─── Data for processing ───
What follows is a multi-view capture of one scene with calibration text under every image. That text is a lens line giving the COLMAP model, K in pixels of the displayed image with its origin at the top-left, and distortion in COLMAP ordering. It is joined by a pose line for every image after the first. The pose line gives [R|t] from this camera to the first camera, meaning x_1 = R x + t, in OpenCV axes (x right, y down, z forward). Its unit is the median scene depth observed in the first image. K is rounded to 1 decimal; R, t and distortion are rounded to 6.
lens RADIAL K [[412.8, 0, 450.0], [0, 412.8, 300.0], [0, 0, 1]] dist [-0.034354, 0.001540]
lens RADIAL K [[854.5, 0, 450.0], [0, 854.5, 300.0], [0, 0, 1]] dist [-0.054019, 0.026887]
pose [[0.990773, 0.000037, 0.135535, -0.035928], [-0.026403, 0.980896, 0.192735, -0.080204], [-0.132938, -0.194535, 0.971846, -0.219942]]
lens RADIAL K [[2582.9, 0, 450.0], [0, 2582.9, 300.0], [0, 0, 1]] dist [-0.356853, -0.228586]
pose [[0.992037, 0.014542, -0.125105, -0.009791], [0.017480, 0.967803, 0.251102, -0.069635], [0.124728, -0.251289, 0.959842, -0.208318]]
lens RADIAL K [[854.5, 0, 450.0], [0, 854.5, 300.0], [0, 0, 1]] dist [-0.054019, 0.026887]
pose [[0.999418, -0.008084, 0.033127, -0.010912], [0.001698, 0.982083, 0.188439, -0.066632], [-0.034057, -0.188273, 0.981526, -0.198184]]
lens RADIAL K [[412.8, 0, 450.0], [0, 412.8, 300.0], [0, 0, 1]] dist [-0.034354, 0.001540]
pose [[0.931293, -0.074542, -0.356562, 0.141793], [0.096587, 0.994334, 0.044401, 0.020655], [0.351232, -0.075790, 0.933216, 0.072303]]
───
- **What is needed**
Nothing should be dropped or changed, so repeat all of the entries exactly.

- **Answer to the problem**
What follows is a multi-view capture of one scene with calibration text under every image. That text is a lens line giving the COLMAP model, K in pixels of the displayed image with its origin at the top-left, and distortion in COLMAP ordering. It is joined by a pose line for every image after the first. The pose line gives [R|t] from this camera to the first camera, meaning x_1 = R x + t, in OpenCV axes (x right, y down, z forward). Its unit is the median scene depth observed in the first image. K is rounded to 1 decimal; R, t and distortion are rounded to 6.
lens RADIAL K [[412.8, 0, 450.0], [0, 412.8, 300.0], [0, 0, 1]] dist [-0.034354, 0.001540]
lens RADIAL K [[854.5, 0, 450.0], [0, 854.5, 300.0], [0, 0, 1]] dist [-0.054019, 0.026887]
pose [[0.990773, 0.000037, 0.135535, -0.035928], [-0.026403, 0.980896, 0.192735, -0.080204], [-0.132938, -0.194535, 0.971846, -0.219942]]
lens RADIAL K [[2582.9, 0, 450.0], [0, 2582.9, 300.0], [0, 0, 1]] dist [-0.356853, -0.228586]
pose [[0.992037, 0.014542, -0.125105, -0.009791], [0.017480, 0.967803, 0.251102, -0.069635], [0.124728, -0.251289, 0.959842, -0.208318]]
lens RADIAL K [[854.5, 0, 450.0], [0, 854.5, 300.0], [0, 0, 1]] dist [-0.054019, 0.026887]
pose [[0.999418, -0.008084, 0.033127, -0.010912], [0.001698, 0.982083, 0.188439, -0.066632], [-0.034057, -0.188273, 0.981526, -0.198184]]
lens RADIAL K [[412.8, 0, 450.0], [0, 412.8, 300.0], [0, 0, 1]] dist [-0.034354, 0.001540]
pose [[0.931293, -0.074542, -0.356562, 0.141793], [0.096587, 0.994334, 0.044401, 0.020655], [0.351232, -0.075790, 0.933216, 0.072303]]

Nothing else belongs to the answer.